Problem details
Search the data below for the line containing "List each element's", then please set down that line and all remaining ones exactly as written.

Records provided
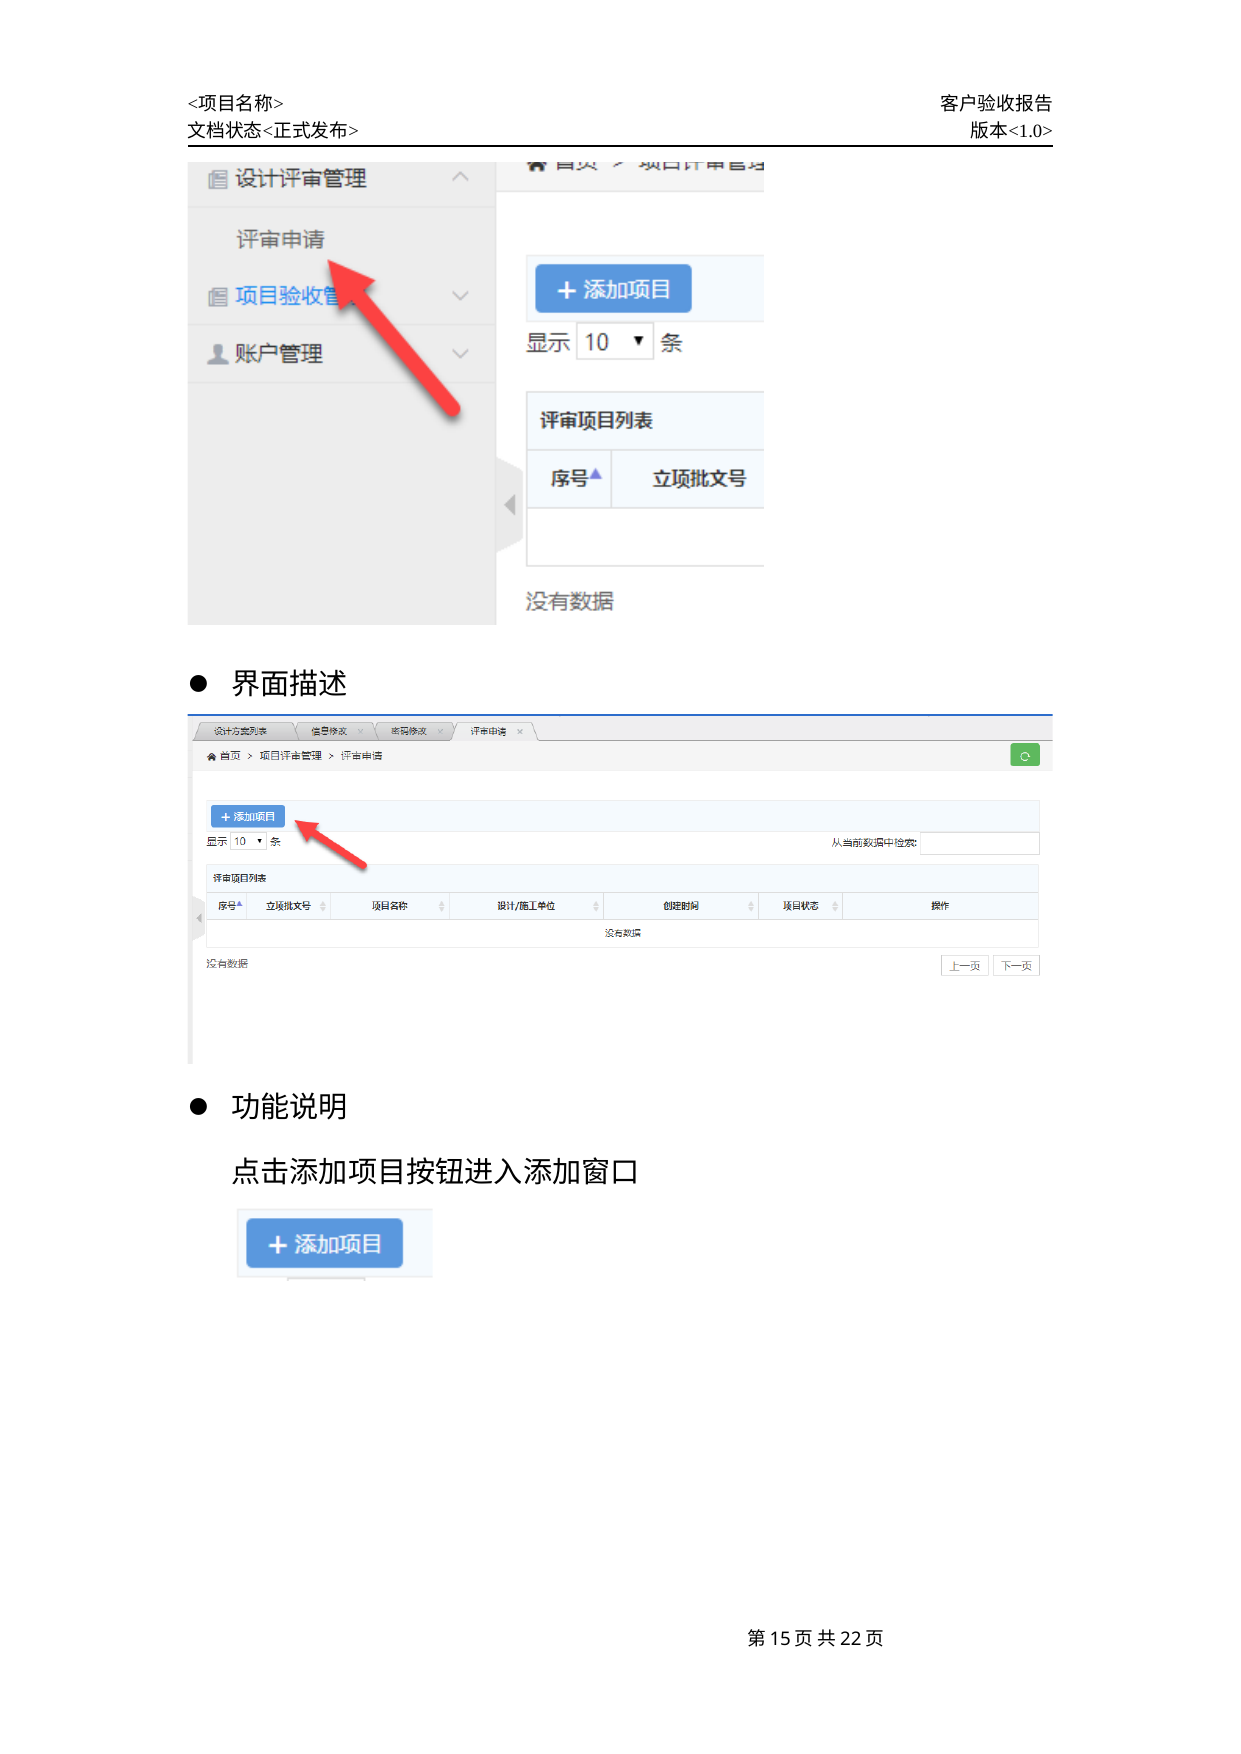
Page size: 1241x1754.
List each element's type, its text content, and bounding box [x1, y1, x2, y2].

picture [187, 714, 1053, 1064]
list 界面描述 [187, 649, 1053, 714]
picture [231, 1202, 433, 1281]
text 点击添加项目按钮进入添加窗口 [231, 1137, 1053, 1202]
picture [187, 162, 764, 625]
list 功能说明 [187, 1072, 1053, 1137]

Solution for this exercise
List each element's type, its text content, and bounding box [x1, y1, x2, y2].

picture [187, 714, 1053, 1064]
list 界面描述 [187, 649, 1053, 714]
picture [231, 1202, 433, 1281]
text 点击添加项目按钮进入添加窗口 [231, 1137, 1053, 1202]
picture [187, 162, 764, 625]
list 功能说明 [187, 1072, 1053, 1137]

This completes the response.